A technology that reached escape velocity
The contrast with EVs is instructive. When the $7,500 EV tax credit ended in September 2025, sales fell off a cliff before beginning a slow normalization. Heat pumps, by contrast, barely broke stride.
The difference, analysts say, reflects the technology’s intrinsic value proposition. Heat pumps use electricity to move heat rather than generate it by burning fuel, a process that is two to four times more efficient than even the best gas furnace. The lower operating costs alone can justify the upfront investment, even without a subsidy.
“The tax credit was not the primary driver of adoption,” Casey Crownhart reports for MIT Technology Review. The heat pump market appears to have crossed a threshold where the technology sells itself.
A global trend
The US pattern mirrors broader global adoption. The International Energy Agency reports that China and Germany are also seeing strong heat pump growth, driven by a combination of regulation, rising gas prices, and growing consumer awareness.

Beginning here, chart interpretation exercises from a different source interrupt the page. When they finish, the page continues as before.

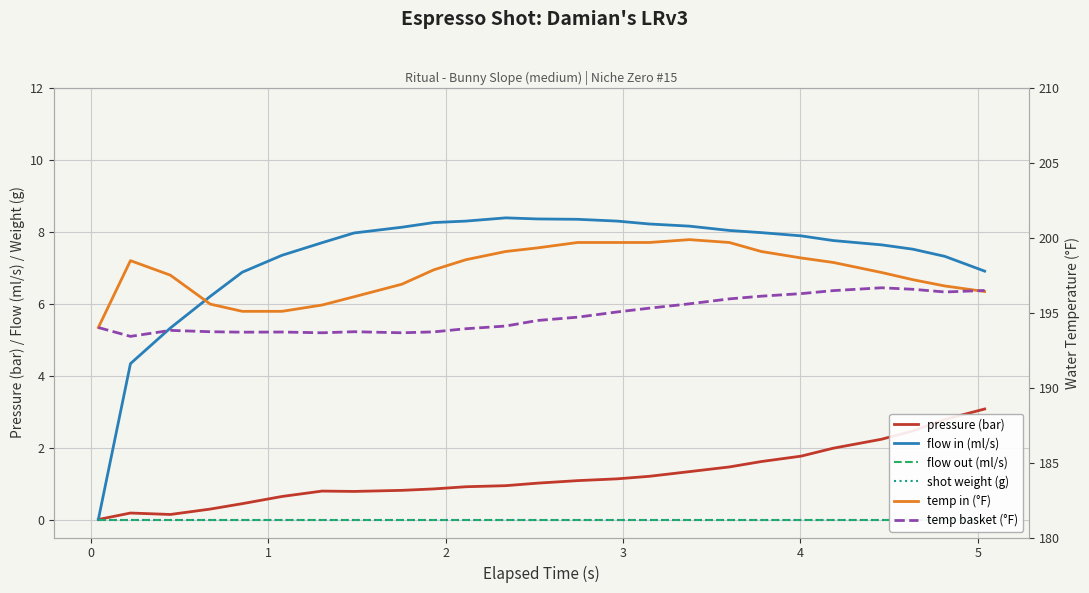

True or false: flow out (ml/s) and pressure (bar) cross at least once.

False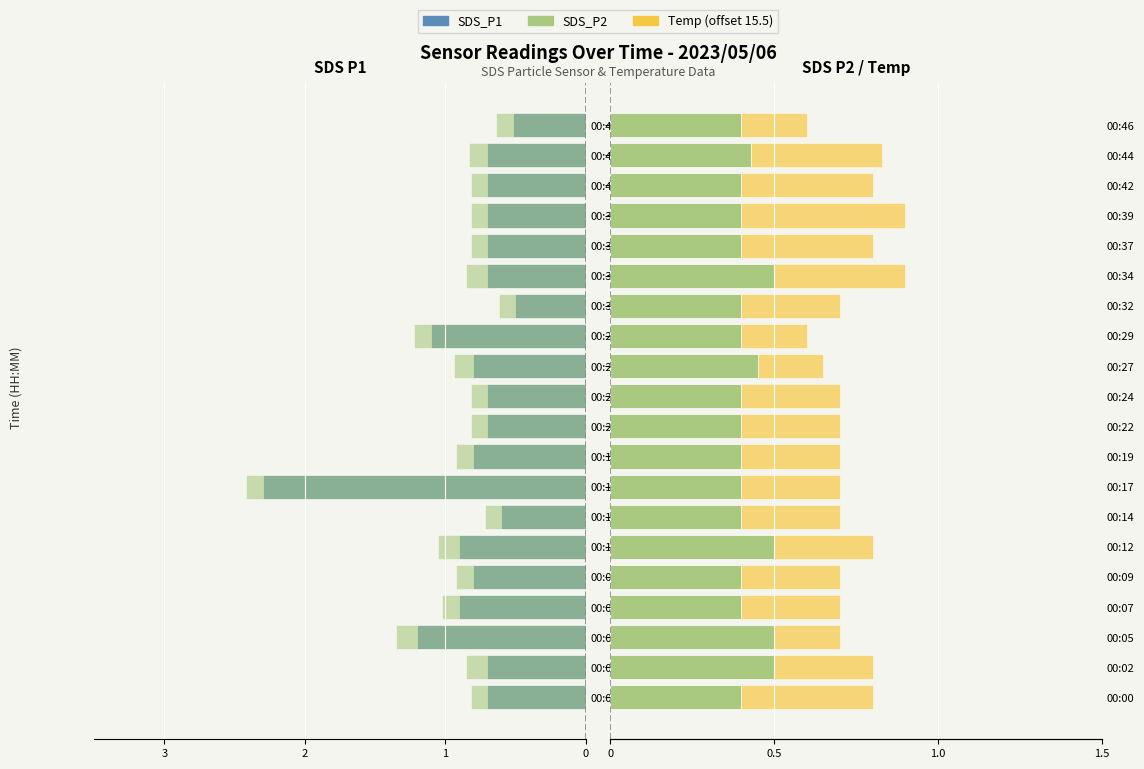

What value does the SDS_P2 (left) series have at 00:22?

-0.8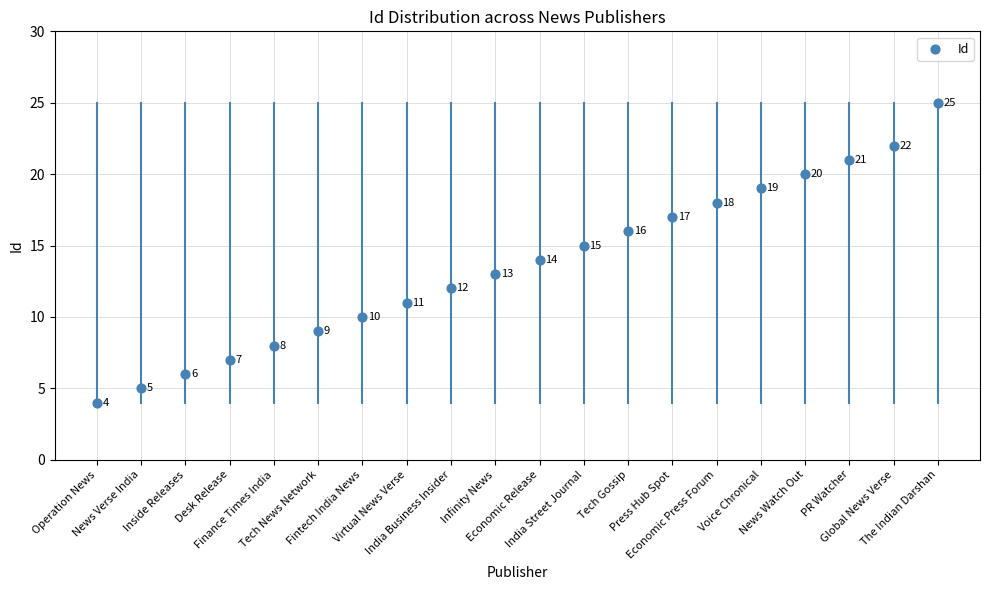

What Y value in the scatter plot is closest to 14?

14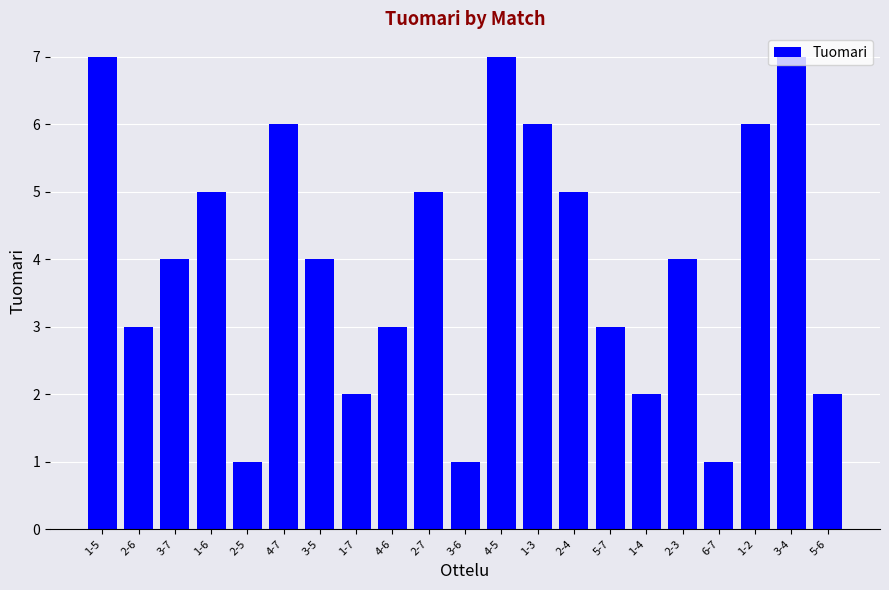

Count the values in the range 2 to 6.

15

In the US, the Inflation Reduction Act of 2022 had included the $2,000 tax credit as part of a broader push to electrify buildings. Buildings account for roughly 13% of US greenhouse gas emissions directly (and more when indirect electricity emissions are included), making heat pump adoption a significant lever for decarbonization.
What the data shows
US heat pump shipments have doubled over the past 15 years. They have outsold gas furnaces every year since 2022. The post-credit plateau and gradual rise is the strongest signal yet that the technology is no longer dependent on federal incentives.
“There’s rarely a straight path to adoption for new technology,” Crownhart notes, but heat pumps appear to be overcoming their remaining roadblocks: upfront cost, installer availability, and cold-weather performance (modern cold-climate heat pumps maintain efficiency well below freezing).
MIT Technology Review had named heat pumps a breakthrough technology in 2024, a designation that now looks prescient. The technology’s resilience to the withdrawal of federal support suggests the US heat pump transition is no longer a policy-driven experiment, it is a market-driven reality.
Sources:
1. Crownhart, C. “Why heat pumps are still so hot in the US.” MIT Technology Review (16 July 2026). https://www.technologyreview.com/2026/07/16/1140505/heat-pump-sales-us/
2. Davis, L. “Will U.S. Households Still Buy Heat Pumps Without a Tax Credit?” Energy Institute at Haas blog (13 July 2026).
3. IEA, “Global Energy Review 2026: Technology — Heat Pumps.”